Czech author Jiří Guth-Jarkovský, who was one of the founding members of the IOC in 1894 and was in Athens in 1896 as an IOC member, reported in 1896 that Denmark had 12 participants at the Olympic Games, which explains how Denmark could field a whole football team. Later reports state that Denmark only had 3 participants, but the 9 additional participants were most likely only part of the unofficial football match, and therefore they were never listed in official sources.

Both Schmidt and Nielsen competed in other events at the 1896 Summer Olympics, with Schmidt competing in both the 100 metre sprint, and the military rifle shooting event, although he did not achieve any notable feats. Nielsen competed in fencing, firearms and discus events.

== Venue ==
The match attracted 6,000 spectators, and was hosted at the "Neo Phaliron Velodrome" (or "Podilatodromio"), originally a velodrome and sports arena in the Neo Faliro District of Piraeus.
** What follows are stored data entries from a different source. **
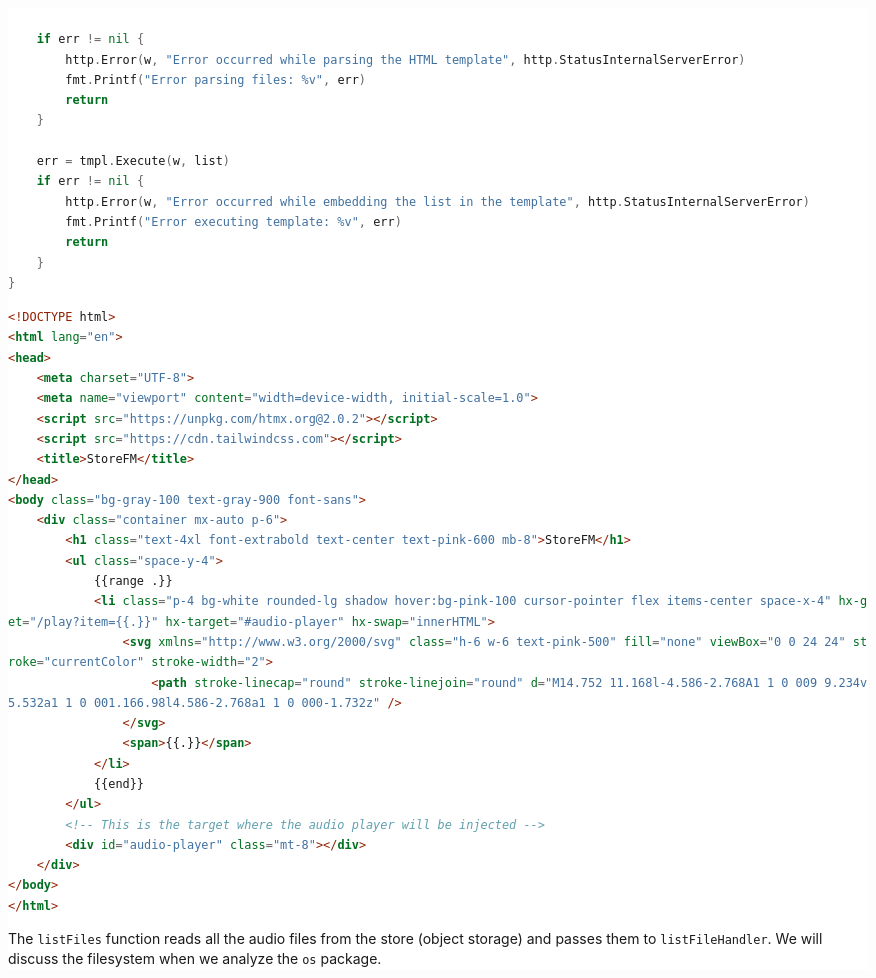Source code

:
 ```go

	if err != nil {
		http.Error(w, "Error occurred while parsing the HTML template", http.StatusInternalServerError)
		fmt.Printf("Error parsing files: %v", err)
		return
	}

	err = tmpl.Execute(w, list)
	if err != nil {
		http.Error(w, "Error occurred while embedding the list in the template", http.StatusInternalServerError)
		fmt.Printf("Error executing template: %v", err)
		return
	}
}
```

```html
<!DOCTYPE html>
<html lang="en">
<head>
    <meta charset="UTF-8">
    <meta name="viewport" content="width=device-width, initial-scale=1.0">
    <script src="https://unpkg.com/htmx.org@2.0.2"></script>
    <script src="https://cdn.tailwindcss.com"></script>
    <title>StoreFM</title>
</head>
<body class="bg-gray-100 text-gray-900 font-sans">
    <div class="container mx-auto p-6">
        <h1 class="text-4xl font-extrabold text-center text-pink-600 mb-8">StoreFM</h1>
        <ul class="space-y-4">
            {{range .}}
            <li class="p-4 bg-white rounded-lg shadow hover:bg-pink-100 cursor-pointer flex items-center space-x-4" hx-get="/play?item={{.}}" hx-target="#audio-player" hx-swap="innerHTML">
                <svg xmlns="http://www.w3.org/2000/svg" class="h-6 w-6 text-pink-500" fill="none" viewBox="0 0 24 24" stroke="currentColor" stroke-width="2">
                    <path stroke-linecap="round" stroke-linejoin="round" d="M14.752 11.168l-4.586-2.768A1 1 0 009 9.234v5.532a1 1 0 001.166.98l4.586-2.768a1 1 0 000-1.732z" />
                </svg>
                <span>{{.}}</span>
            </li>
            {{end}}
        </ul>
        <!-- This is the target where the audio player will be injected -->
        <div id="audio-player" class="mt-8"></div>
    </div>
</body>
</html>
```

The `listFiles` function reads all the audio files from the store (object storage) and passes them to `listFileHandler`. We will discuss the filesystem when we analyze the `os` package.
This venue was also used for the track cycling events at the 1896 Olympics.

== The match ==
12 April 1896
Podilatikos Syllogos Athinon 0-9
or
0-15 Denmark XI

| GK | | Pavlos Kountouriotis |
| DF | | Kavalieratos Anninos |
| DF | | Konstantinos Zervoudakis |
| MF | | Demetrios Petrokokkinos |
| MF | | Georgios Karamanos |
| MF | | Stavros Antoniadis |
| FW | | Spyridon Angonakis |
| FW | | P. Gasparis |
| FW | | Epamaindos Harilaos |
| FW | | Stamatios Nikolopoulos |
| FW | | Eleftherios Psaroudas |

| | | DEN Eugen Schmidt |
| | | DEN Holger Nielsen |
| | | + 9 unknown players (Danish sailors and businessmen, members of the Østerbro Boldklub, who happened to be in Athens) |

== Tournament ranking ==

| Pos. | Team | Pld | W | D | L |
|---|---|---|---|---|---|
| 1 | DEN Denmark XI (DEN) | 1 | 1 | 0 | 0 |
| 2 | GRE Podilatikos Syllogos Athinon (GRE) | 1 | 0 | 0 | 1 |

== Disputes and proof ==
=== Disputes ===
In 2017, Olympic historians Volker Kluge and Bill Mallon published the results of an investigation into a possible football game at the 1896 Olympic Games. They cite a book (published in 1998) about the 1896 Olympic Games written by Bill Mallon himself and Ture Widlund. In the book, they concluded that:

"Football is sometimes listed as having been contested in 1896 as an exhibition sport or demonstration sport at the Olympic Games, although no such designation existed at the time of the 1896 Olympics. Supposedly, a match between a Greek club and a Danish club was conducted. No 1896 source supports this and we think this is most likely an error that has been perpetrated in multiple texts. No such match occurred."

The theory that Mallon and Kluge put forward is that the match between Denmark and Athens at the 1906 Intercalated Games has, in the course of history, been wrongly reported as happening at the 1896 Olympic Games. In fact, one source dictates that the 1896 match was contested by an Athens XI and a Smyrna XI, but this game actually took place at the Intercalated Games and is alleged to be a mistake that has persisted through time.

=== Proof ===
Olympic historians Erik Bergvall, Fritz Wasner, Herbert Sander and Peder Christian Andersen all independently agree that football was played at the 1896 Olympic Games, and that there can be no question of a confusion between the football tournaments played in 1896 and 1906.

In 1970, an old Greek footballer Malonis Isaias, who also played at the 1919 Inter-Allied Games, gave an interview about the beginning of Greek football, in which he stated that football was played at the 1896 Olympic Games.

The information about the match most likely comes mostly from one of the founders of the IOC Aleksei Butovsky (1838–1917), who was a witness to the match in 1896. According to him the score was 0–9.

FIFA News number 155 from April 1976 lists Denmark as the first Olympic champions. Later that year in July, FIFA held its 40th congress, which officially recognised the 1896 Olympic Games as the first Olympic football tournament.